2. The method according to claim 1, wherein the virus is a virus that invades the host through the target system of HAb18G/CD147 molecule receptor.

3. The method according to claim 1, wherein the virus is SARS virus.

4. The method according to claim 1, wherein the virus is HIV-1.

5. A virus antagonist which is an HAb18G/CD147 receptor antagonist of viruses, wherein the antagonist is designed according to the HAb18G/CD147 molecule.

6. An antagonist according to claim 5, which is selected from a group consisting of HAb18 antibody, polypeptide antagonists against HAb18G/CD147, or other serial correlated antibodies, polypeptides, immune complexes, derivatives, and small molecule compounds against HAb18G/CD147.
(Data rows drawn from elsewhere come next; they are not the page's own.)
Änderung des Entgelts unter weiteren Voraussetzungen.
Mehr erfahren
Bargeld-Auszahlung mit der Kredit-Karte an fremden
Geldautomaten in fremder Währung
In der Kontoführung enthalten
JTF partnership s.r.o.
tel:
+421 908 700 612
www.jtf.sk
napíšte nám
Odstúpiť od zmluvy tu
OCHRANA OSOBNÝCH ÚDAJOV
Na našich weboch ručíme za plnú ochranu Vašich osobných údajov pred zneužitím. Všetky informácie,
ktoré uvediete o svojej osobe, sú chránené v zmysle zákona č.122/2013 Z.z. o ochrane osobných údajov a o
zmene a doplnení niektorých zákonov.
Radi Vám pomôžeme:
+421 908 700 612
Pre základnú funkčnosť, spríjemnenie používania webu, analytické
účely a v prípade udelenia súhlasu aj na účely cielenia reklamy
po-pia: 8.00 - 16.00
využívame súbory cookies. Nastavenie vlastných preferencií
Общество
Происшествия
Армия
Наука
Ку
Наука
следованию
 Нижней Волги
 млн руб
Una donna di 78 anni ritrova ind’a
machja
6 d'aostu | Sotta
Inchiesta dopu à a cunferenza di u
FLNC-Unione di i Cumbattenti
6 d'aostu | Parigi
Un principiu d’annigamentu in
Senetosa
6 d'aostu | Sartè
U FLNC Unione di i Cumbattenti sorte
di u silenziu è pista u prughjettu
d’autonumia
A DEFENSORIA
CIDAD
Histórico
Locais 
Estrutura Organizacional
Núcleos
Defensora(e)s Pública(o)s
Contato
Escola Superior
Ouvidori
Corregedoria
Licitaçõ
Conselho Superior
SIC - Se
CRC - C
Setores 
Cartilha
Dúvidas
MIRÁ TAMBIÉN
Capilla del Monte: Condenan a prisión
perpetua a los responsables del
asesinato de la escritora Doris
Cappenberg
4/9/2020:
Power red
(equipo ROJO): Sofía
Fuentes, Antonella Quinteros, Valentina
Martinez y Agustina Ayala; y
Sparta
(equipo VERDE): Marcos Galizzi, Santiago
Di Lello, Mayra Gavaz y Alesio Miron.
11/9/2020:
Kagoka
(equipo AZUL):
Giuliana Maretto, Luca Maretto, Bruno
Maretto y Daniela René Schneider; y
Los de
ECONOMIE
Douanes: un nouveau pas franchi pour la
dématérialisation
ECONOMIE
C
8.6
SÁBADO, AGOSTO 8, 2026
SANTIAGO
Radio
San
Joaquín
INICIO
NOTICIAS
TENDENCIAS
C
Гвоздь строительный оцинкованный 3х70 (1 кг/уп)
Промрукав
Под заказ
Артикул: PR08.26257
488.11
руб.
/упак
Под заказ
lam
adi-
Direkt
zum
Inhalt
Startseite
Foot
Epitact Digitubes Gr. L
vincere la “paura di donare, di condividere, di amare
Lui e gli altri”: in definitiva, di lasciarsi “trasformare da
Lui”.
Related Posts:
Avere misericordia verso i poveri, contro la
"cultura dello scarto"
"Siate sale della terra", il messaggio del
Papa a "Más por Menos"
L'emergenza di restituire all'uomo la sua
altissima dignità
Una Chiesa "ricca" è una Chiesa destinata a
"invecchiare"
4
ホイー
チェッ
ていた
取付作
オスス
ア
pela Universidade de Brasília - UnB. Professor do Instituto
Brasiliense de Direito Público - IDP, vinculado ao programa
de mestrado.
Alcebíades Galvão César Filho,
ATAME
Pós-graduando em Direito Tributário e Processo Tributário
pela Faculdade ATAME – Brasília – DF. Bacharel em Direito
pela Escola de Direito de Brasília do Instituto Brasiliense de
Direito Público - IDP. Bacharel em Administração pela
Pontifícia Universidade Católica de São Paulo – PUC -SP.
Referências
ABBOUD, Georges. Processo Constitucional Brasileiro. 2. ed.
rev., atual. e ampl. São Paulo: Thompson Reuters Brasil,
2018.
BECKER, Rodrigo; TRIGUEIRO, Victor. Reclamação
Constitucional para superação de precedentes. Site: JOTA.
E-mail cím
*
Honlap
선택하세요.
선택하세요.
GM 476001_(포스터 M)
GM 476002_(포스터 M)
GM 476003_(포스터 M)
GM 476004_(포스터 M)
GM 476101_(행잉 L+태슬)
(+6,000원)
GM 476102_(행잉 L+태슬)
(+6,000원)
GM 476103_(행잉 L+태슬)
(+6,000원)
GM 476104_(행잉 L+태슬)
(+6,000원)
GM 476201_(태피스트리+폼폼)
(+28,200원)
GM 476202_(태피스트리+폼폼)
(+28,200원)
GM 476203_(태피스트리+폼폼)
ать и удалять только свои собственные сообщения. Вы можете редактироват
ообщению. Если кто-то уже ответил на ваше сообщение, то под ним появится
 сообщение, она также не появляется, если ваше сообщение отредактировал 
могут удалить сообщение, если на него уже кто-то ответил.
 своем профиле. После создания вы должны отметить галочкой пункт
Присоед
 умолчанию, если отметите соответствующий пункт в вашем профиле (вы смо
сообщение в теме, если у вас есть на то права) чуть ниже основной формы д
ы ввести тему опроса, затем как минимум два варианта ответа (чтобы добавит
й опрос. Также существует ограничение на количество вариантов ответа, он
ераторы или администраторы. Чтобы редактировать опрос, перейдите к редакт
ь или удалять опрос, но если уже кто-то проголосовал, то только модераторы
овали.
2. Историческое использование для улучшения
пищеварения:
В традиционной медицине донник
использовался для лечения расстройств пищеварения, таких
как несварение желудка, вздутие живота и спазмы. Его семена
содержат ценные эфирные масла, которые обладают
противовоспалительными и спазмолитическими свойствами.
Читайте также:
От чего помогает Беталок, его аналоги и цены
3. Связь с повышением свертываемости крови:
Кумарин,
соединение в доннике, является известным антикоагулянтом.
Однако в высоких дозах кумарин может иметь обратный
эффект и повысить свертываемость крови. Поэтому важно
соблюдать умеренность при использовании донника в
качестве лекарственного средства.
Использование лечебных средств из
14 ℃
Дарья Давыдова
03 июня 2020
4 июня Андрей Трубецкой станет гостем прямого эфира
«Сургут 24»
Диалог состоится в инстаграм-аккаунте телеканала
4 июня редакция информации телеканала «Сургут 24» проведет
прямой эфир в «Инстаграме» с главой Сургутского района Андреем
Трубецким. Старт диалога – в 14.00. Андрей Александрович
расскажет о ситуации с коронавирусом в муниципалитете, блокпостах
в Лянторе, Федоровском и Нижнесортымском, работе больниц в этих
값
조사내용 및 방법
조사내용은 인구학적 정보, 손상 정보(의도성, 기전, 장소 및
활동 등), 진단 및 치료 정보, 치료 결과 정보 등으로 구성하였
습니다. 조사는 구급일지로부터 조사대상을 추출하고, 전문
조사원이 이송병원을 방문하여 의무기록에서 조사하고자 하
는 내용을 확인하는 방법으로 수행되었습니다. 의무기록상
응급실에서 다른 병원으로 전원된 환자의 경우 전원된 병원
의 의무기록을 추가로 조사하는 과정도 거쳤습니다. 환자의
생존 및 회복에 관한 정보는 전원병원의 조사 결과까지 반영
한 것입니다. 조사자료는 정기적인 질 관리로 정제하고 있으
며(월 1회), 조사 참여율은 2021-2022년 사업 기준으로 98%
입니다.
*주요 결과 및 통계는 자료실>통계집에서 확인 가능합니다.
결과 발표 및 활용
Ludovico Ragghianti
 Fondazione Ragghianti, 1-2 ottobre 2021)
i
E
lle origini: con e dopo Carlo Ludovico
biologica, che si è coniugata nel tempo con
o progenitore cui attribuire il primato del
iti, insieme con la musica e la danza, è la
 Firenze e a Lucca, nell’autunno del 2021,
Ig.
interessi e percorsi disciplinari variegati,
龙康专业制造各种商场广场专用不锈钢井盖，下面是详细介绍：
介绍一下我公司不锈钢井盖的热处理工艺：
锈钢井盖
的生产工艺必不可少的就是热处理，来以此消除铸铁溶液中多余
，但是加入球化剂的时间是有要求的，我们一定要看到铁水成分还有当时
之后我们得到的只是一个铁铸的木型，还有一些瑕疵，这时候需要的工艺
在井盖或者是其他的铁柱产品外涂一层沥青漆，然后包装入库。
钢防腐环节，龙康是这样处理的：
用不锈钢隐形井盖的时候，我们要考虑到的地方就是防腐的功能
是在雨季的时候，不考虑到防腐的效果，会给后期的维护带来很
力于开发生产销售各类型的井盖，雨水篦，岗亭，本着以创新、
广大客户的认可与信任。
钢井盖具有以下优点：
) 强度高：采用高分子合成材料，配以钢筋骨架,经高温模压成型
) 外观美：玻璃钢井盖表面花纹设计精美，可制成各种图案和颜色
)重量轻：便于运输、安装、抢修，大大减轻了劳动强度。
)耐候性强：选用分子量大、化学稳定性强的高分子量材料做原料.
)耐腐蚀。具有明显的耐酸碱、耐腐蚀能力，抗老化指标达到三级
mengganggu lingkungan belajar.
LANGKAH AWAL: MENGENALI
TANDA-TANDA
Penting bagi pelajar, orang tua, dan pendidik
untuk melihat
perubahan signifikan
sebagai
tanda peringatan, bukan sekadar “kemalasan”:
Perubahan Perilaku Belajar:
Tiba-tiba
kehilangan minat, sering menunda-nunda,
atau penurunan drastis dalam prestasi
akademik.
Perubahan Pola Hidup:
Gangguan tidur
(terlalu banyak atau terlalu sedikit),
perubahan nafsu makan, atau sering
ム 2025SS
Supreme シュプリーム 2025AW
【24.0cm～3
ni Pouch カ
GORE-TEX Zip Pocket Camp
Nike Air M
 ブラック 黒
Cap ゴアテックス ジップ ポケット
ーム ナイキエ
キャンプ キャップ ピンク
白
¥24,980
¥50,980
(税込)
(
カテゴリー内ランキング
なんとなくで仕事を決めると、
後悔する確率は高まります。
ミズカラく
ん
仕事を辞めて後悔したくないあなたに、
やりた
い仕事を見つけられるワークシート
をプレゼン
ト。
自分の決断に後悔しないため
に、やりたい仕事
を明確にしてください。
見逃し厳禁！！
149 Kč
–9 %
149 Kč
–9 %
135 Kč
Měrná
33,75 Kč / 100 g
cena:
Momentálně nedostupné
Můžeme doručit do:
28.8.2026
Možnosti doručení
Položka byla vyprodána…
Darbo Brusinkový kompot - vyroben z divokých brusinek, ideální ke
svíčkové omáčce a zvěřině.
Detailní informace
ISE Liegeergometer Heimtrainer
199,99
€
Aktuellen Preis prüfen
7. A peptide antagonist according to claim 6, wherein the peptide antagonist is an HAb18G/CD147 peptide antagonist contains a sequence selected from a group consisting of: Met Thr His Asp Pro Val Ile Ser Leu (SEQ ID NO:3) Pro Thr Thr; Leu His Arg His Ser His Gly His Ser (SEQ ID NO:4) Tyr Lys Ser; Gly His Trp His Asn His Arg His Gln (SEQ ID NO:5) Ala Pro Leu; Lys Tyr Pro His Gln His Leu His Met (SEQ ID NO:6) His Asp Ser; Ile Gly Trp His Tyr Tyr Leu Arg Thr (SEQ ID NO:7) Gln His Ser; Tyr Pro Phe His His Lys His Typ His (SEQ ID NO:8) Arg Pro Asn; Ala Asn Ile Val Pro Ile His Ala Asn (SEQ ID NO:9) His Phe Gln; Met His Lys His Pro His Gly Ser Gln (SEQ ID NO:10) Gly Pro Thr; and Tyr Lys Leu Pro Gly His His His His (SEQ ID NO:11) Tyr Arg Pro.

8. An antagonist according to claim 5, wherein the antagonist is against SARS virus.

9. An antagonist according to claim 5, wherein the antagonist is against HIV-1.

10. A pharmaceutical composition, comprising an antagonist according to claim 5 and a suitable pharmaceutical carrier.

11. A pharmaceutical composition according to claim 10, wherein the antagonist contains a sequence selected from SEQ ID NOs:3-11.

12. An antagonist according to claim 6, wherein the antagonist is against SARS virus.

13. An antagonist according to claim 7, wherein the antagonist is against SARS virus.

14. An antagonist according claim 6, wherein the antagonist is against HIV-1.

15. An antagonist according claim 7, wherein the antagonist is against HIV-1.

16. A pharmaceutical composition, comprising an antagonist according to claim 6 and a suitable pharmaceutical carrier.

17. A pharmaceutical composition, comprising an antagonist according to claim 7 and a suitable pharmaceutical carrier.